Whether or not comic books can be considered to be work-made-for-hire is an important question for publishers and creators. If they are not, then publishers would have to rethink how they employ creators or how they publish their books. For creators, it means that they may have additional rights, such as termination rights, that they would not have been entitled to if a comic book was a work-made-for-hire.

As stated above, this is a brief summary. If you want to read about this in more detail, you can read the original article here.

Wednesday, January 31, 2024

An Invincible Lawsuit - Part 2


                Following up on a post from two years ago detailing the the lawsuit filed by colorist William Crabtree against Robert Kirkman over Invincible , the case has now settled. The two sides reached a confidential settlement, and the case was dismissed.

                In November, the judge overseeing the case issued a declaratory judgment ruling that denied some of Crabtree’s claims and allowed some to proceed. In particular, the court allowed Crabtree to pursue claims related to breach of contract and to seek invalidation of the Certificate of Authorship he signed in 2008, but only to the extent relating  to lack of consideration given for the agreement or to clarify the meaning or scope of the agreement. Due to the statute of limitations, the court denied Crabtree’s claims to seek declaratory relief that he was a joint author of Invincible, claims for promissory fraud, and invalidation of the Certificate of Authorship due to fraud.

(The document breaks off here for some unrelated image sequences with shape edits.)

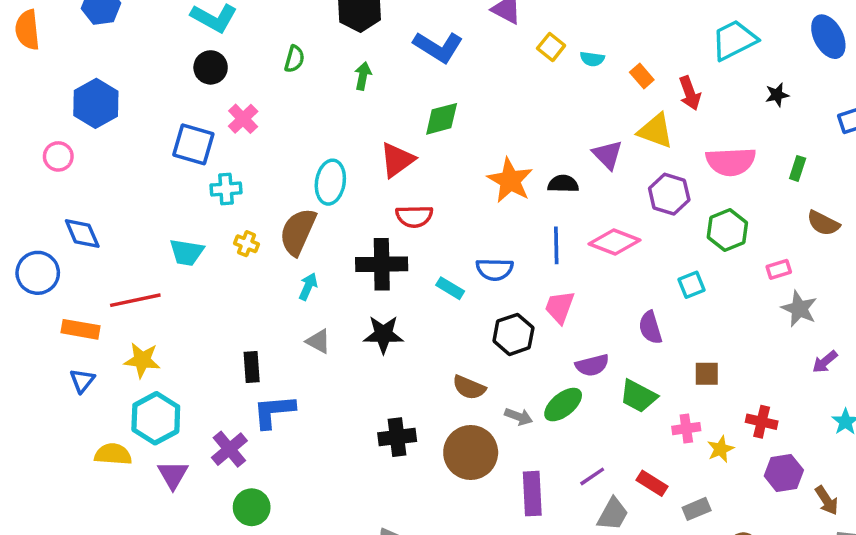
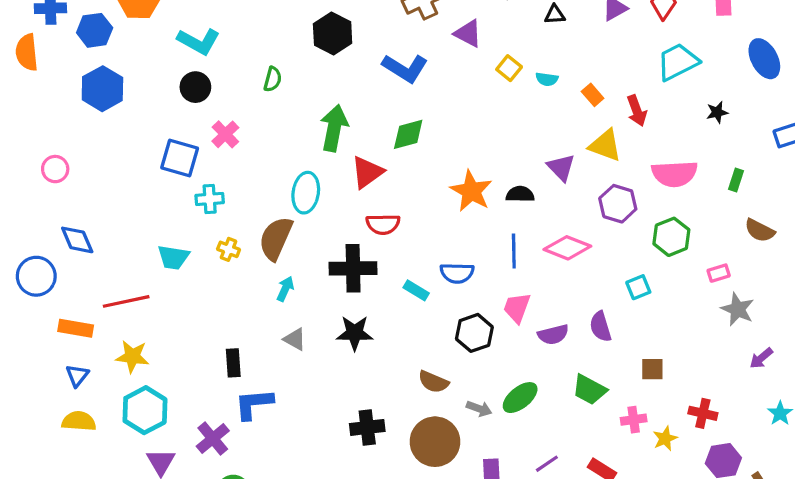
green arrow: (363, 76) -> (334, 128), moved, size x1.8
blue hexagon: (96, 103) -> (102, 89), moved
purple semicircle: (592, 365) -> (553, 335), moved
yellow semicircle: (113, 454) -> (79, 421), moved

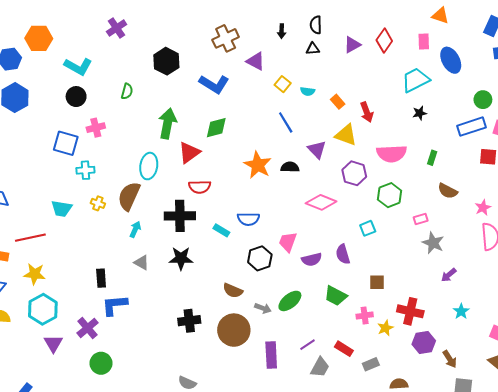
blue ellipse: (764, 59) -> (451, 60), moved
cyan trapezoid: (678, 62) -> (415, 80), moved
pink cross: (225, 134) -> (96, 128), turned 30
blue line: (514, 251) -> (286, 122), moved, turned -30
red cross: (703, 413) -> (410, 311), size x1.4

                As I pointed out when it was first filed, this case could have been an interesting case to shed light on the copyright ownership rights of colorists. Does the work of a colorist entitle them to an ownership in the copyright of a comic book? Can their work be considered work-made-for-hire? Unfortunately, the court found that Crabtree waited too long to file the lawsuit. Under the copyright act, there is a three year statute of limitations in which to bring claims. The court found that Crabtree had definite notice in 2012 that Kirkman was denying his claims of ownership and waiting until 2022 to file the lawsuit exceeded the time to bring a claim.

                This is an important reminder to understand your rights, and if you feel they are being denied, to seek an attorney’s advice on next steps. Had the lawsuit been filed earlier, then the case may have turned out differently.